Radio-Canada avec Agence France-Presse et Reuters
Avion de combat israélien (archives)

L'armée syrienne affirme dans un communiqué qu'un raid israélien a visé à l'aube un centre de recherche militaire dans la région de Jomrayah, entre Damas et la frontière libanaise. Selon le communiqué, deux personnes ont péri et cinq autres ont été blessées dans ce raid, en plus de causer d'importants dégâts matériels.

Le communiqué explique que « les avions de combat israéliens ont pénétré [en Syrie] en volant en dessous de la hauteur détectée par les radars ».

« Israël coopère avec les pays hostiles au peuple syrien et leurs alliés à l'intérieur [de la Syrie] pour frapper les sites vitaux et militaires de l'État syrien pour tenter d'affaiblir son rôle de soutien de la résistance [le Hezbollah et les factions palestiniennes] », accuse encore le communiqué.

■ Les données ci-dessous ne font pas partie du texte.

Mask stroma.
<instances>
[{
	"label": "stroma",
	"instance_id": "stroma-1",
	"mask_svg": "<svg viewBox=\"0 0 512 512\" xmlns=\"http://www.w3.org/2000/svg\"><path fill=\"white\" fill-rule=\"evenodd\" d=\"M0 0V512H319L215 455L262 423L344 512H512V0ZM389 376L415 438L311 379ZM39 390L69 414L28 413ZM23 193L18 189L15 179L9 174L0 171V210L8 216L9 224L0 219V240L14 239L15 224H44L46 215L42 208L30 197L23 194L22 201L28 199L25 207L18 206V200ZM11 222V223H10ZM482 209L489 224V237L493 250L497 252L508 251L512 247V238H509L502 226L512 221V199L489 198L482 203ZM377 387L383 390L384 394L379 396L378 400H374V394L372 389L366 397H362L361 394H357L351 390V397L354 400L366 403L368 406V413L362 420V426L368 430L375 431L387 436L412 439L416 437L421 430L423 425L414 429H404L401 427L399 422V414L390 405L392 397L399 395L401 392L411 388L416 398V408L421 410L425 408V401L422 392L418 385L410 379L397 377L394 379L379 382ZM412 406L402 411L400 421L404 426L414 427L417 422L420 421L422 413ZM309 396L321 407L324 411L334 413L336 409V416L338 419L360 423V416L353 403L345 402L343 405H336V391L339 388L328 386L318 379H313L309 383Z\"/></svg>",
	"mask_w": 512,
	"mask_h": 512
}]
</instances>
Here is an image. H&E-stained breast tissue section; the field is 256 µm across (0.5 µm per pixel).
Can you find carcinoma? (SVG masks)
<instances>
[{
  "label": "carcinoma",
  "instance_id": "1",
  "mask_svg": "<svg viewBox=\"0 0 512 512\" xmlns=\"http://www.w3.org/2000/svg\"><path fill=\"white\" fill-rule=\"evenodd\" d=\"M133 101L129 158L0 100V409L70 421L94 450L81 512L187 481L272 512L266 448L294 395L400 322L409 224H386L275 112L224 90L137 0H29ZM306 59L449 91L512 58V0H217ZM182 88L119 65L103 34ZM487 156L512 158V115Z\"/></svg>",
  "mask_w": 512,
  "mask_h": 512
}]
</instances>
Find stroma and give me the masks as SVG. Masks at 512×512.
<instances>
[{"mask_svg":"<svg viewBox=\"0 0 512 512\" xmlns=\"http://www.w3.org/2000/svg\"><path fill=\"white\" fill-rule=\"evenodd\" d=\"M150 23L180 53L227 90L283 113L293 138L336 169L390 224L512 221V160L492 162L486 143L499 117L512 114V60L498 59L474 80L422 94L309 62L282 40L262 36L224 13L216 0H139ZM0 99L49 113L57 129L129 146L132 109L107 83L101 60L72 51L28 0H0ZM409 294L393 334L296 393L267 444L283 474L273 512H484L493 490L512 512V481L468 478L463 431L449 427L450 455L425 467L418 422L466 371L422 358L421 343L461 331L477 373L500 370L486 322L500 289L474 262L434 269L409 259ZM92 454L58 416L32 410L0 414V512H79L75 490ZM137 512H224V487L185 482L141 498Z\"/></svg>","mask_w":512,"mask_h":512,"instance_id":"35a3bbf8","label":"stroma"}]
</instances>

L'armée affirme « que des groupes terroristes ont essayé en vain à plusieurs reprises ces derniers mois d'entrer et de s'emparer de ce site ». Dans la littérature du régime, tous les rebelles sont assimilés à des « terroristes » armés par des pays étrangers.

Des habitants près de Damas avaient déclaré auparavant que des missiles avaient touché mardi dans la nuit un centre de recherches sur les armes non conventionnelles.

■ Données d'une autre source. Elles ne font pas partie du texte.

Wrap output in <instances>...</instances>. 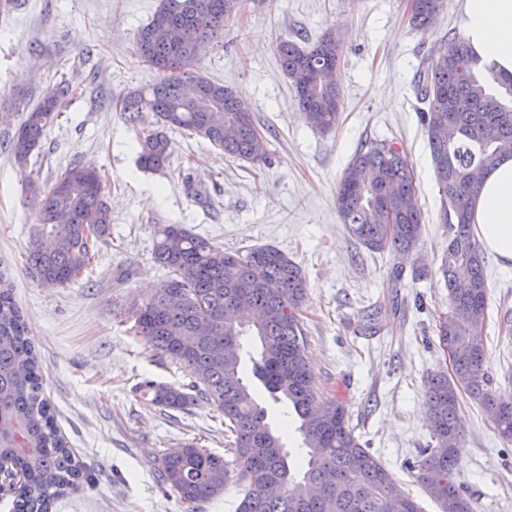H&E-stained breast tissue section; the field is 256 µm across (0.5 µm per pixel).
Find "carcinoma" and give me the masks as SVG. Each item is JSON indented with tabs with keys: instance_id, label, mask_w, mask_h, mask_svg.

Selon ces témoins, le centre a été touché par six missiles qui l'ont détruit partiellement, déclenchant un incendie et faisant au moins deux morts.

L'armée dément que le raid israélien visait un convoi de l'armée syrienne qui se dirigeait vers le Liban.

Moscou préoccupé

La Russie s'est dite « très préoccupée » par ces informations, ajoutant que si cela venait à être confirmé, « cela signifie que nous avons affaire à des frappes sans aucun prétexte sur le territoire d'un État souverain, ce qui viole grossièrement la charte de l'ONU et est inacceptable, quel qu'en soit le motif ».

« Nous prenons des mesures d'urgence pour éclaircir cette situation dans les moindres détails », a indiqué le ministère russe des Affaires étrangères, par voie de communiqué.

Le Hezbollah libanais, un autre allié de la Syrie, a lui aussi vigoureusement condamné l'attaque.

Plus tôt, plusieurs médias ont rapporté qu'un raid israélien visait un convoi militaire syrien qui se dirigeait vers le Liban, citant plusieurs sources.

Des sources américaines, qui ont requis l'anonymat, ont confirmé au New York Times que l'aviation israélienne a bombardé à l'intérieur du territoire syrien. Les mêmes sources disent croire que l'attaque ciblait un convoi transportant des armes antiaériennes sophistiquées. Le quotidien américain rapporte qu'Israël a informé Washington de l'attaque.

L'armée israélienne se refuse à tout commentaire pour le moment, alors que l'armée libanaise a fait état d'un survol intensif de son territoire par l'aviation israélienne, affirmant que 16 avions de combat étaient entrés dans l'espace aérien libanais durant la seule journée de mardi.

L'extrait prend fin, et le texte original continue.